ROANOKE TIMES

                         Roanoke Times
                 Copyright (c) 1995, Landmark Communications, Inc.

DATE: WEDNESDAY, May 23, 1990                   TAG: 9005230158
SECTION: NATIONAL/INTERNATIONAL                    PAGE: A8   EDITION: METRO 
SOURCE: Los Angeles Times
DATELINE: LOS ANGELES                                LENGTH: Medium


PNEUMONIA VARIES IN CAUSE, DANGER

Puppeteer Jim Henson's sudden death from pneumonia last week is a reminder that this usually benign disease, which strikes about 3 million Americans each year, can be fatal.

Generally, pneumonia is well understood by doctors and is easily treated with a variety of antibiotics, said Dr. Bisher Akil, an expert in infectious diseases and pulmonary medicine at the University of Southern California.

"You get simple outpatient treatment with antibiotics and you get over it," Akil said. "In healthy people, it's not a problem unless you ignore it and let it escalate."

But pneumonia is fatal for an estimated 70,000 Americans each year, ranking as the sixth-leading cause of death, according to the American Lung Association.

Most of the deaths occur among the elderly, infants and people with illnesses such as cancer or diabetes - all of whom have weak immune systems and may be unable to fight off infection.

In other cases, death can occur if treatment begins too late, as was apparently the case with Henson, or because the particular strain of pneumonia is difficult to identify.

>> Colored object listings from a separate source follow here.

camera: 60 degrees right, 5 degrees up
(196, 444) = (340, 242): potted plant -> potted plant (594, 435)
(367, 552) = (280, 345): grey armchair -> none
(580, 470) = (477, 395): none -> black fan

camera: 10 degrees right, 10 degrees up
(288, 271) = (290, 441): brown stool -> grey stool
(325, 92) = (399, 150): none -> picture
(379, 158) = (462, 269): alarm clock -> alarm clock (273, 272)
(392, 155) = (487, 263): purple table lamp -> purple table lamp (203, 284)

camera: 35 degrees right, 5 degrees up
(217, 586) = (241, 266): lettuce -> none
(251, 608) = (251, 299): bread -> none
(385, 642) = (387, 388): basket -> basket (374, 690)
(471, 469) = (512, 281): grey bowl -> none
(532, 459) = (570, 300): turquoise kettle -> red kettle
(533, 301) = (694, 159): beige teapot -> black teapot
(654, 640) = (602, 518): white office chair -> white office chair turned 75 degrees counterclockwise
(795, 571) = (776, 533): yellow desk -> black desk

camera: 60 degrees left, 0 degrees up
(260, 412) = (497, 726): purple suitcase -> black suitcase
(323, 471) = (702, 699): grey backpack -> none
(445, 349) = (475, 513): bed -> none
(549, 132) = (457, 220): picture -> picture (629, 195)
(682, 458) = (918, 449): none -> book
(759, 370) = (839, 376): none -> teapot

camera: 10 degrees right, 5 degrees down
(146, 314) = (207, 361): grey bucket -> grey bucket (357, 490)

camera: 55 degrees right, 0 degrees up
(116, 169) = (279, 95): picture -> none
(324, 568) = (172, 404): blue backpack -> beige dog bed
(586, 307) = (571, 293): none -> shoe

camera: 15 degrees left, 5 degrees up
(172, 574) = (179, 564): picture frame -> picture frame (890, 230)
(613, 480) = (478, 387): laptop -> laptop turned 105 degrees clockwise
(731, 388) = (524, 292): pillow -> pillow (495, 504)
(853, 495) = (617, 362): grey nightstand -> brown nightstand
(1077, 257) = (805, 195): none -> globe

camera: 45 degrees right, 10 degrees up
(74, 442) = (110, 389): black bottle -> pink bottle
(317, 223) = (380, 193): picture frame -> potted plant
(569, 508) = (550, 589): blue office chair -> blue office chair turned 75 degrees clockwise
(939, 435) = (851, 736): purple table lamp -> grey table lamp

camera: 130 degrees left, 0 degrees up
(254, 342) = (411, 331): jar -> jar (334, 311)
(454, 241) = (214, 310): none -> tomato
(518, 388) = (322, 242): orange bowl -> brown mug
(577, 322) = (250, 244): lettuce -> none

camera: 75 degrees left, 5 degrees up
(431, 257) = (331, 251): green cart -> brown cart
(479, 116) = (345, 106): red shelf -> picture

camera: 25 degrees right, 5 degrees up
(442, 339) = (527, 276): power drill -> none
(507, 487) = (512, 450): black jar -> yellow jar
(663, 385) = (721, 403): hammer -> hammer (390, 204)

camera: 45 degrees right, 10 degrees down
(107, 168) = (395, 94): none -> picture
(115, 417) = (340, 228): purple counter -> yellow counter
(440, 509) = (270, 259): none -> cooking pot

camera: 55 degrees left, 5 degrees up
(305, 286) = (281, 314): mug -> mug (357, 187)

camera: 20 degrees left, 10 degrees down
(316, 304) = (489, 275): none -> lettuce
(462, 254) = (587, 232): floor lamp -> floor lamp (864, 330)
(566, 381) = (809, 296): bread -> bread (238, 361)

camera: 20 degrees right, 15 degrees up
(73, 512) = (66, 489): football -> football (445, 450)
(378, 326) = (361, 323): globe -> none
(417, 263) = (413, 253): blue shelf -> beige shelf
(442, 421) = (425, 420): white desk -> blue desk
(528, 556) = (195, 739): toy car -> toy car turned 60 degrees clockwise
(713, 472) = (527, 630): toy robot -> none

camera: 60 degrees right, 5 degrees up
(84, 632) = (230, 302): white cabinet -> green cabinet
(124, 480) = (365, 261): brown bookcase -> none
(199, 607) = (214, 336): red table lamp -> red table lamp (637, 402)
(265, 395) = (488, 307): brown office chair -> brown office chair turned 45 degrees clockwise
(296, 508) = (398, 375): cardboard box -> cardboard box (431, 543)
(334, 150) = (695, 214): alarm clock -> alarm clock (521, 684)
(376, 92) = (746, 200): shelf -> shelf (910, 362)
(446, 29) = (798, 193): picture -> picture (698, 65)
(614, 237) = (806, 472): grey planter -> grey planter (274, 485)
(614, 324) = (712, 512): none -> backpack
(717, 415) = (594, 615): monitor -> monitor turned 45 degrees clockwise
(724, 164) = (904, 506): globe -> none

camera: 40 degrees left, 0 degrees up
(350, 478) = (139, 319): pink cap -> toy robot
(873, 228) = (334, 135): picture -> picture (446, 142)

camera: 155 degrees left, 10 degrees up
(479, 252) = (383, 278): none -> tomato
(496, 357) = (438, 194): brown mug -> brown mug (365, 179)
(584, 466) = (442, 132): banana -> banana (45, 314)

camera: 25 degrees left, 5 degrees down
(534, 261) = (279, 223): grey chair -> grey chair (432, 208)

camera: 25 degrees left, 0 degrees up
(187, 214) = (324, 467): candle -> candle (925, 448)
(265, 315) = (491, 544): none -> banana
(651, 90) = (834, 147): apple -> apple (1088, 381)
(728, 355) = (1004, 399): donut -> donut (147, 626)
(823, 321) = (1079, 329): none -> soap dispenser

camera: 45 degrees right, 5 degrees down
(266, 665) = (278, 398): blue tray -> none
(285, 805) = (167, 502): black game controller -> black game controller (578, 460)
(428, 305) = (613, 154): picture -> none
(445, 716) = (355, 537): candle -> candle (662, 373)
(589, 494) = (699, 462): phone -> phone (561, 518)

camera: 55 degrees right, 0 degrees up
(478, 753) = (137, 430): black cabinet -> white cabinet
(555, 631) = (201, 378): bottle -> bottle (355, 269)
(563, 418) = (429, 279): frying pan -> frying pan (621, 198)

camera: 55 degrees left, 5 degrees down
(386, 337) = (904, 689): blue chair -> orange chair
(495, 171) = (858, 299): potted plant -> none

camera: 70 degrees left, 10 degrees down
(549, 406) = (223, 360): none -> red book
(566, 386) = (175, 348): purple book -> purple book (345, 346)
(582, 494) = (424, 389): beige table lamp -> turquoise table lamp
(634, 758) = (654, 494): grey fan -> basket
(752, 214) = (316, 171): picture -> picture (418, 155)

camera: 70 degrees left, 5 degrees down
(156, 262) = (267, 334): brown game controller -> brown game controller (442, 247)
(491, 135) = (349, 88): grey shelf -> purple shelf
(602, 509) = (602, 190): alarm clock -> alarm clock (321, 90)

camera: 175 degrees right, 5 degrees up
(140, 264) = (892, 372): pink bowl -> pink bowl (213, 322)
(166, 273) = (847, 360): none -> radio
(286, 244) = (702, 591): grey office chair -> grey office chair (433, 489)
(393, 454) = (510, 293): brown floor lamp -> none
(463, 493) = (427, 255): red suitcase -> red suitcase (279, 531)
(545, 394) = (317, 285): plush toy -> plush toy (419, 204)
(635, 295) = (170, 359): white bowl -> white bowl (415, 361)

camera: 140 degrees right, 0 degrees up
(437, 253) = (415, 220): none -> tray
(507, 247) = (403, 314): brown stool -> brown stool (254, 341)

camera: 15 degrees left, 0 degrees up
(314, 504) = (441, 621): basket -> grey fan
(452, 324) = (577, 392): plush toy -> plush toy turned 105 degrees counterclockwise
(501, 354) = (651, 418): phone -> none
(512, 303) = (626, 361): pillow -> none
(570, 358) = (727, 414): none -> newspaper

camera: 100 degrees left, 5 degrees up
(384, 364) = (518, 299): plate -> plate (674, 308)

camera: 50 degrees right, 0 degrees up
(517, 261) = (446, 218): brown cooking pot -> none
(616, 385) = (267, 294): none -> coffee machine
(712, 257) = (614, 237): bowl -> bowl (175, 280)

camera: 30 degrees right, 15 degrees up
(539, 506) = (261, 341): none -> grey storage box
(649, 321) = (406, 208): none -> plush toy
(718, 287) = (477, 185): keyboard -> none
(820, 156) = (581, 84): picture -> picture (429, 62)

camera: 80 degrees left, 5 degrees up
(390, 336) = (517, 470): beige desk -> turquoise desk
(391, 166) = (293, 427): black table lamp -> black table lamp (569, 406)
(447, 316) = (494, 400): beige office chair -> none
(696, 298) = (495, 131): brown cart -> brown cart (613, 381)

Pneumonia is an infection of lung tissue and is classified according to its cause and its location in the lung, Akil said. The disease is most commonly caused by bacteria. It is also caused by viral infections, such as influenza. In rarer instances, pneumonia is caused by fungi, parasites, chemical agents or allergic reactions to foreign particles that lodge in the lung.

Symptoms can vary according to its type. Four major symptoms common to streptococcus are fever, chest pain, cough and shortness of breath, Akil said. Bacterial pneumonia is usually accompanied by a discharge of sputum, sometimes blood-tinged, from the lungs; viral pneumonia often produces a dry cough.